Most of these Irish transplants were Catholic, and their religious traditions required them to skip the meat on Christmas Eve. Instead, they enjoyed a soup made from dried ling cod—a common fish back in the Old Country—milk, butter, and pepper. But since Irish Americans couldn’t find dried ling cod in America, they substituted it with fresh, canned, pickled, or dried oysters.
4. Mincemeat Pies
Historians trace mincemeat pie (also called mince pie) back to the 11th century, when Crusaders returned from faraway lands with spices. These spices worked as a preservative, so they were baked into pies containing finely chopped meat, dried fruits, and other ingredients.
Mincemeat pies eventually became associated with Christmas. Bakers added three spices to their pies—cinnamon, cloves, and nutmeg—to represent the three gifts the Magi gave the baby Jesus. The pies were also baked into the shape of Jesus’s manger, and a model of the Christ Child was placed on top. People believed that eating a mincemeat pie on each of the 12 Days of Christmas (December 25 to January 6) would bring them good luck.
Over the centuries, the pies grew smaller and rounder, and their filling became less meat heavy, containing ingredients including suet, spices, and dried and brandied fruit. Today, some people still eat mincemeat pie in England—and on December 15 some British scientists fired a meat pie into space—but it’s not commonly seen on Christmas dinner tables in the U.S.
5. Sugar Plums
As a child, you might have been inspired by one of ballet's most famous movements—The Nutcracker's “Dance Of The Sugarplum Fairy"—to wonder what a "sugarplum" actually is. The answer? A hard candy.
Between the 17th and 19th centuries, the term sugarplum was interchangeable with the words dragee or comfit. All referred to a hard, sugary layered candy. Often, the candy contained caraway, cardamom, fennel, ginger, cinnamon, walnut, aniseed, and almond cores. It took time, skill, and special equipment to make these sweets, so they were originally quite expensive and eaten only by wealthy people.
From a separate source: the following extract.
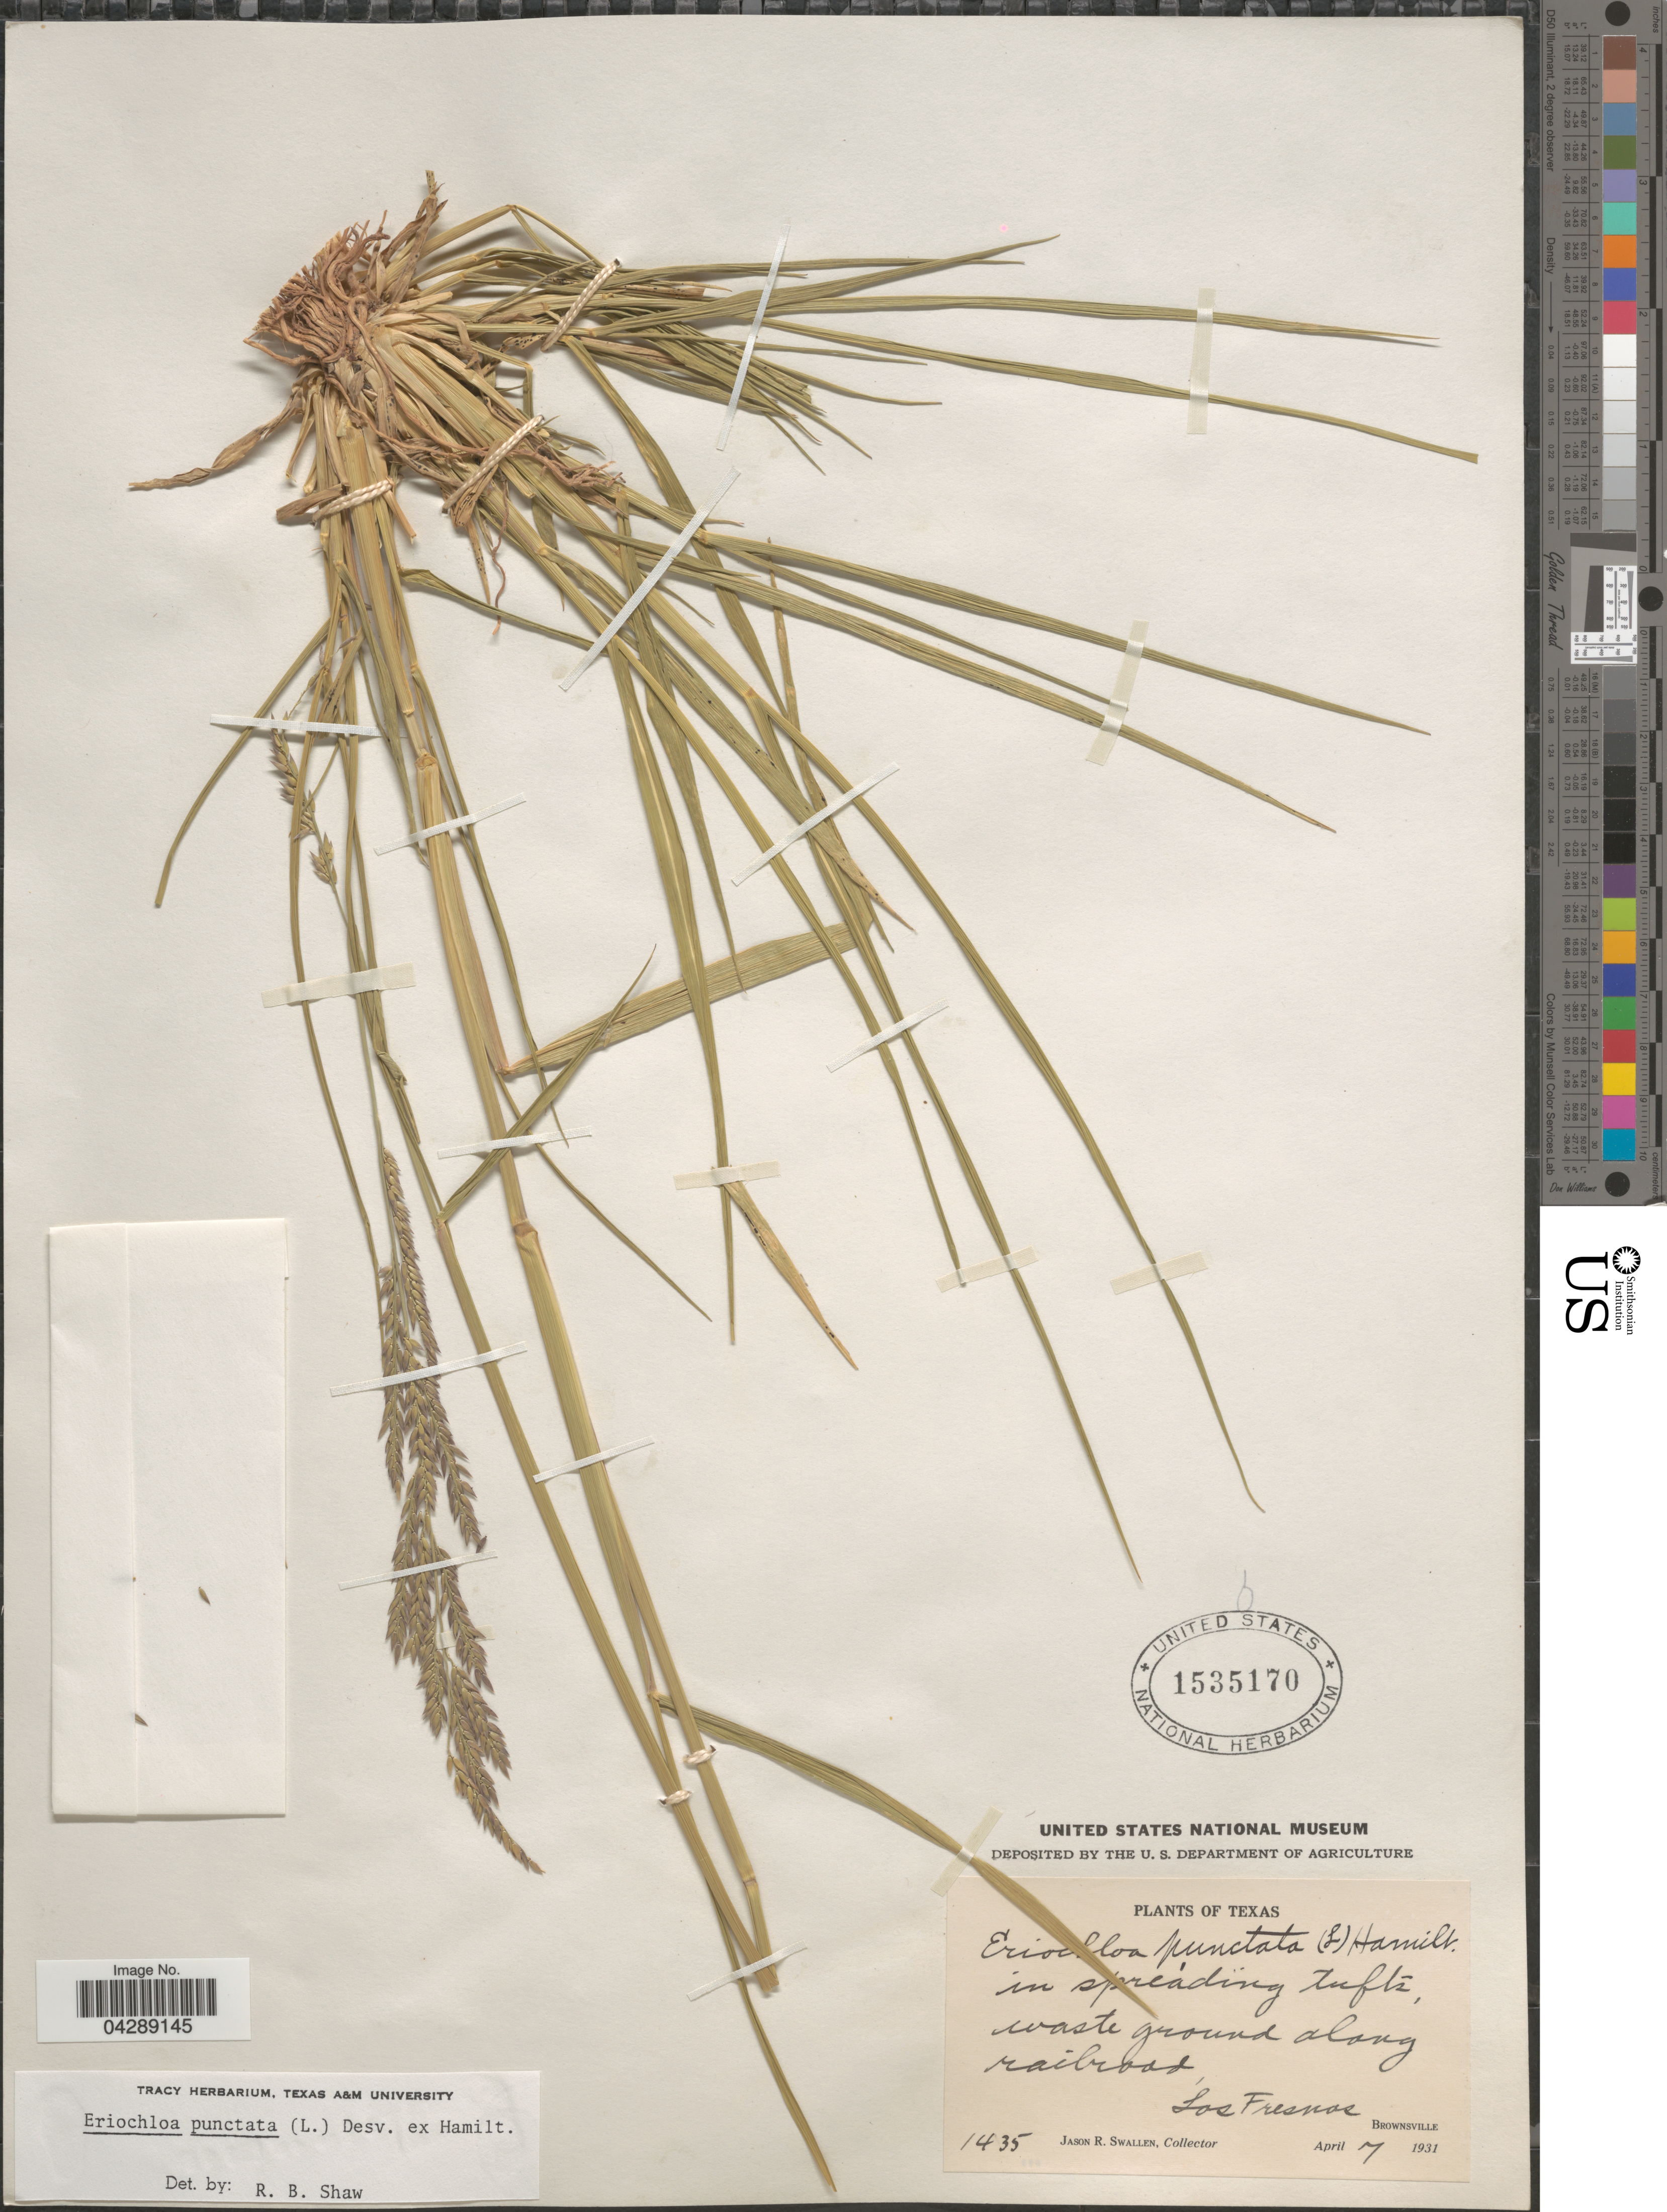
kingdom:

Later, innovations in manufacturing made both sugarplums and other candies cheaper, and available for consumption by the masses.
In addition to getting a shout-out in The Nutcracker, sugarplums are also famously mentioned in Clement Clark Moore's anonymously published 1823 poem "A Visit from St. Nicholas," better known as "Twas the Night Before Christmas" after its first line. But today, you're far less likely to see the candies mentioned in a ballet or poem; according to the Oxford English Dictionary, sugarplum is now obsolete.
6. Posset
Long ago, the English enjoyed a predecessor to eggnog called posset, a kind of "wine custard" made from hot milk curdled with hot ale, wine, or sherry, and mixed with sugar and spices. The drink remained common from the Middle Ages until the early 19th century; over time, it disappeared from the culinary landscape.
Throughout the centuries, winter revelers enjoyed variations on the recipe, and eggs were eventually added to the mix. But since milk, eggs, and liquors like sherry and Madeira wine were either expensive or hard to come by, the drink’s popularity dwindled among the masses. Meanwhile, in America, early settlers created their own version of posset, which we today know as eggnog.
In the video above, you can watch Jonathan Townsend, host of YouTube living history channel Jas. Townsend and Son, cook his own version of posset, as adapted from an 18th-century cookbook. His posset has breadcrumbs.
7. Animal Crackers
Ever wondered why boxes of Barnum's Animal Crackers have a string attached to them? According to the most popular story, it was so they could be used as a Christmas ornament. Some doubt that version of events—instead, they say that the handle was there for ease of carrying—but by the 1920s at the latest, Nabisco was definitely advertising that the containers could be festively hung on branches.